Another way to fix this, modify the startup sequence settings - by default, bitstream settings are like 'No DCI wait' at cycle 2 or 3. You can change this to 'wait for DCI to lock'. It should have the same effect as adding padding bits but padding is the most frequently used work around.
05-27-2021 03:13 PM
What exactly is it that tells the FPGA to stop generating CCLK, is it a lack of valid data words, or is a certain word like the DESYNC word. As I've tried padding 1 Mbyte of NOOP's on the end of my bin file and flashing it down to the Flash, using our Flash interface core, and it does the same thing, intermittently fails to complete booting. I did try doing the same to the bit file and using promgen, but that seems to be generating me exactly the same file, so I'm guessing I've missed a payload length somewhere at the start of the bit file and its ignoring my extra pad. I'll try and correct that tomorrow.
But back to what stops the CCLK, I'm conscious if it is DESYNC, I've added all the NOOPs, after that, should I be inserting them between the start end of sequence command and the desync command to maximise clk cycles? If it is something else that flags when to stop generating CCLK can you please let me know, I've tried trawling through documentation and can find no mention at all of it.
06-11-2021 02:11 AM
Does anyone have any information on what exactly triggers the FPGA to stop sending CCLK's, as I'm struggling to find any mention. As mentioned above, my initial 'just' padding the end of the file doesn't seem to work, I just want to check I am padding in the correct place. I was hoping for a definitive answer, otherwise I'm just going to have to hack around with the file and see what I can discover.
06-14-2021 06:24 AM
Can anyone answer the question of what causes the FPGA to stop CCLK clocking, as I am finding mixed messages. This forum (Solved: How does FPGA know the size of the bitstream - Community Forums (xilinx.com)) seems to imply it is the receipt of the desync word that causes the FPGA to stop the configuration interface, the user guide UG470, pg 111, describes that START command as 'Begins the Startup Sequence: The startup sequence begins after a successful CRC check and a DESYNC command are performed.', implying it's after the DESYNC the startup state machine starts its stuff, so finished some amount of time after.

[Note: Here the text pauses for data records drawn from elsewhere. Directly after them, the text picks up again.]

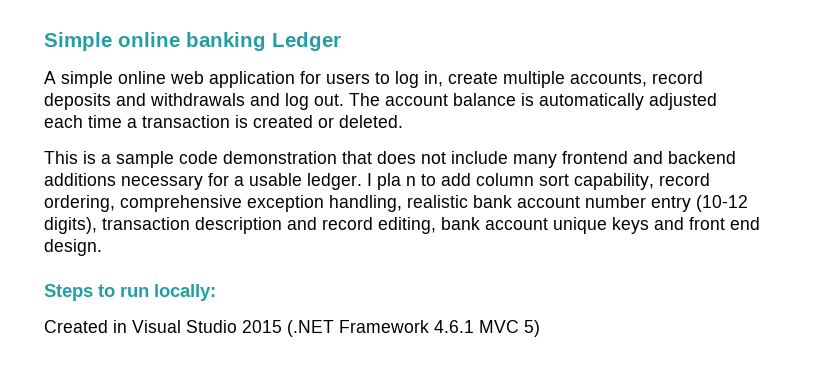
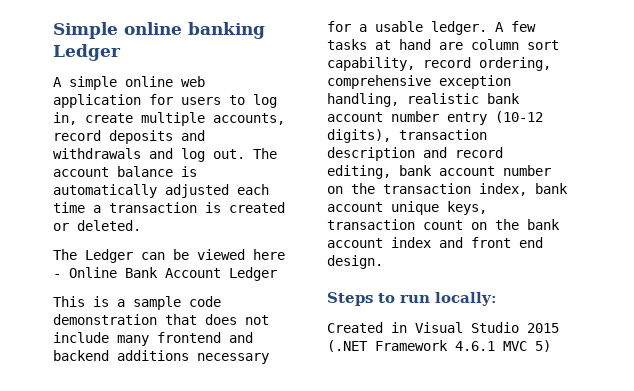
(403, 121) none -> [53,249,285,263] [53,267,277,281] // The Ledger can be viewed here - Online Bank Account Ledger
[367,173,471,190] I pla n to add -> [495,21,536,32] [327,39,463,50] A few tasks at hand are
[553,217,649,234] unique keys -> [503,165,551,176] [327,183,568,196] [327,201,487,215] [327,219,560,230] [327,237,431,248] number on the transaction index, bank account unique keys, transaction count on the bank account index

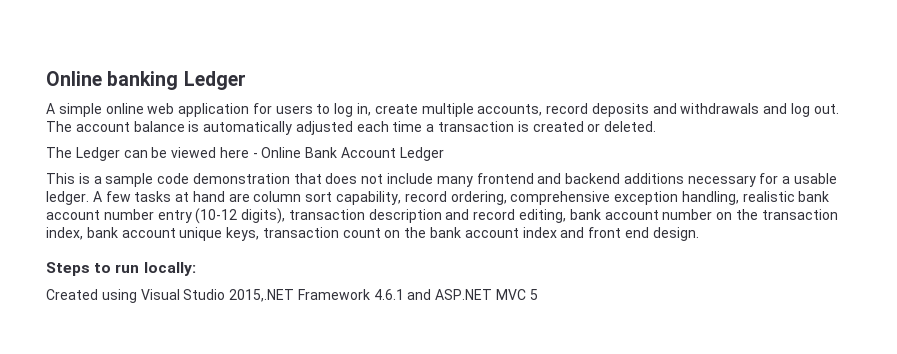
[53,22,182,39] Simple online -> [46,71,102,86] Online
[391,322,407,333] in -> [101,289,137,303] using
[527,323,559,333] [327,340,551,352] 2015 (.NET Framework 4.6.1 MVC 5) -> [229,289,538,302] 2015,.NET Framework 4.6.1 and ASP.NET MVC 5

I've tried padding a massive amount (~1 Mb) of NOOP's, between the second to last command and the DESYNC command, it made no difference, it still very occasionally hangs and requires some TCK's to kick it into life. I've tried adding the same amount of NOOP's at the end of the file after the DESYNC, same thing again. It seems nothing I do is extending the amount of CCLKs the FPGA is producing, the original reply by Iguo, seemed to imply this was a relatively easy thing to achieve, I am obviously missing a step somewhere to let me do this, so any advice offered would be greatly received.
I am currently rebuilding the design with the bitgen options set to NoWait for DCI Match cycle, so hopefully it will just crack on and finish the start up rather than waiting an unspecified amount of time for the DCI to complete before moving on and running out of CCLK cycles, but this doesn't feel like quite the right thing to do, and I am also concerned if this will affect my MIG cores if they attempt to start before the DCI is matched.
Hopefully someone can shed some light on this strange behaviour or at least point me at a reliable way of extending the number of CCLK's.